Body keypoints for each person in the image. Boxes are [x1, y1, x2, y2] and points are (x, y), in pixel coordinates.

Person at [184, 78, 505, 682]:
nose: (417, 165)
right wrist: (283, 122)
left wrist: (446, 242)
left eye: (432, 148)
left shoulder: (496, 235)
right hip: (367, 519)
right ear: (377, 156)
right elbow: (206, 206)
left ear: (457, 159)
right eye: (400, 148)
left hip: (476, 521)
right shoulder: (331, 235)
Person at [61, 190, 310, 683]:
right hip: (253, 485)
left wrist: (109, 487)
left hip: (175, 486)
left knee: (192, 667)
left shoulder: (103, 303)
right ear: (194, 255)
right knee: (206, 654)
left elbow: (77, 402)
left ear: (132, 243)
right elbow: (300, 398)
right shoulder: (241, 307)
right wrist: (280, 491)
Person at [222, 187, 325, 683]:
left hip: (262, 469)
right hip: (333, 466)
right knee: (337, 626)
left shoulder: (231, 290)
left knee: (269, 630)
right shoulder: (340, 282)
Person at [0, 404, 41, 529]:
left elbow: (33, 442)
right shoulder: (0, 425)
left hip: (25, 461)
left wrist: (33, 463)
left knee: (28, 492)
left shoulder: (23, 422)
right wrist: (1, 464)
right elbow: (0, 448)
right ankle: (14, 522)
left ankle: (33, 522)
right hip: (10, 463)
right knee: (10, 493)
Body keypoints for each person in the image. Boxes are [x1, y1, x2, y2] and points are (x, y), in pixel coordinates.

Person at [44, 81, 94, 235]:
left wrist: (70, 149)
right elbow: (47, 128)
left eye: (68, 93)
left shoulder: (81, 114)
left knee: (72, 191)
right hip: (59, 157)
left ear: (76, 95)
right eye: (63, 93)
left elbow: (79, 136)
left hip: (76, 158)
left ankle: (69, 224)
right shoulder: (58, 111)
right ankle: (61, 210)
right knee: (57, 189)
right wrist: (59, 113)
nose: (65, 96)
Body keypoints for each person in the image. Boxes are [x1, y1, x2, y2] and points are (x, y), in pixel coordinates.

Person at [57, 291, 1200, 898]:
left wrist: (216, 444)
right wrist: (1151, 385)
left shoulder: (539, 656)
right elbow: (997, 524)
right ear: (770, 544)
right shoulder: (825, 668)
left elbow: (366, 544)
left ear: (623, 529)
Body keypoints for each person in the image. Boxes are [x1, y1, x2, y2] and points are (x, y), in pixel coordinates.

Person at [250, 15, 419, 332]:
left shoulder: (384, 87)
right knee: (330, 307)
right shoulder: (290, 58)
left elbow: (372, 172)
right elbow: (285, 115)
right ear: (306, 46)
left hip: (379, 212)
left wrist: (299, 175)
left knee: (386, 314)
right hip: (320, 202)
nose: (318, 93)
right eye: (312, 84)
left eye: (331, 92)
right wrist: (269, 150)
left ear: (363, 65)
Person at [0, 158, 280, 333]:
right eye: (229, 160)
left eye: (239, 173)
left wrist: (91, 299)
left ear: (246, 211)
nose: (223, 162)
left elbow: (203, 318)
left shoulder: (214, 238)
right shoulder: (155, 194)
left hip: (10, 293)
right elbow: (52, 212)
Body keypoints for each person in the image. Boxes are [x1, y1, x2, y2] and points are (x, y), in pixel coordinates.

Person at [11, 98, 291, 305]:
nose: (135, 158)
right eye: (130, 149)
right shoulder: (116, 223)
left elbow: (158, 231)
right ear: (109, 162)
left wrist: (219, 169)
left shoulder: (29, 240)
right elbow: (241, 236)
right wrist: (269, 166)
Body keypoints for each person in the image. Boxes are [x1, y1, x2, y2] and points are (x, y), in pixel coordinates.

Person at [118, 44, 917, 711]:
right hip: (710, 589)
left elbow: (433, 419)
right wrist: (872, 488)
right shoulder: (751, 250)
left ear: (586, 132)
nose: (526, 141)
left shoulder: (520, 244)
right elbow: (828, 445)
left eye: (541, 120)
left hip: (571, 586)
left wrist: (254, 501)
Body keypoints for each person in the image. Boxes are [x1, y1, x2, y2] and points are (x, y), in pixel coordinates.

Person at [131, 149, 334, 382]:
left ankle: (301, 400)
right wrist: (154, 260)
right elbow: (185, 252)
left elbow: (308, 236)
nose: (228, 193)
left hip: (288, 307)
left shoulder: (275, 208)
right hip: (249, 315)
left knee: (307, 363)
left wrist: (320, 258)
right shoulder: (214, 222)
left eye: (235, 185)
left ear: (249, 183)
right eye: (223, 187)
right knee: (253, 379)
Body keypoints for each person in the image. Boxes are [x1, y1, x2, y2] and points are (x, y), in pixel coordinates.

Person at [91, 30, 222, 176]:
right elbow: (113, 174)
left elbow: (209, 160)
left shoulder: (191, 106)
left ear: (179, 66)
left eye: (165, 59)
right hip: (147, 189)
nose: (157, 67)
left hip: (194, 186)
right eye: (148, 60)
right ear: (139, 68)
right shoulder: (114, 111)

════════

:: About this exercise ::
Looking at the data above, write out exactly the lines that start at the one containing "right knee: (253, 379)" and end at the one containing "left hip: (194, 186)"; include both and nothing beyond.

:: Task solution ::
right knee: (253, 379)
Body keypoints for each person in the image. Boxes are [x1, y1, x2, y2] and points are (x, y), in pixel coordinates.

Person at [91, 30, 222, 176]:
right elbow: (113, 174)
left elbow: (209, 160)
left shoulder: (191, 106)
left ear: (179, 66)
left eye: (165, 59)
right hip: (147, 189)
nose: (157, 67)
left hip: (194, 186)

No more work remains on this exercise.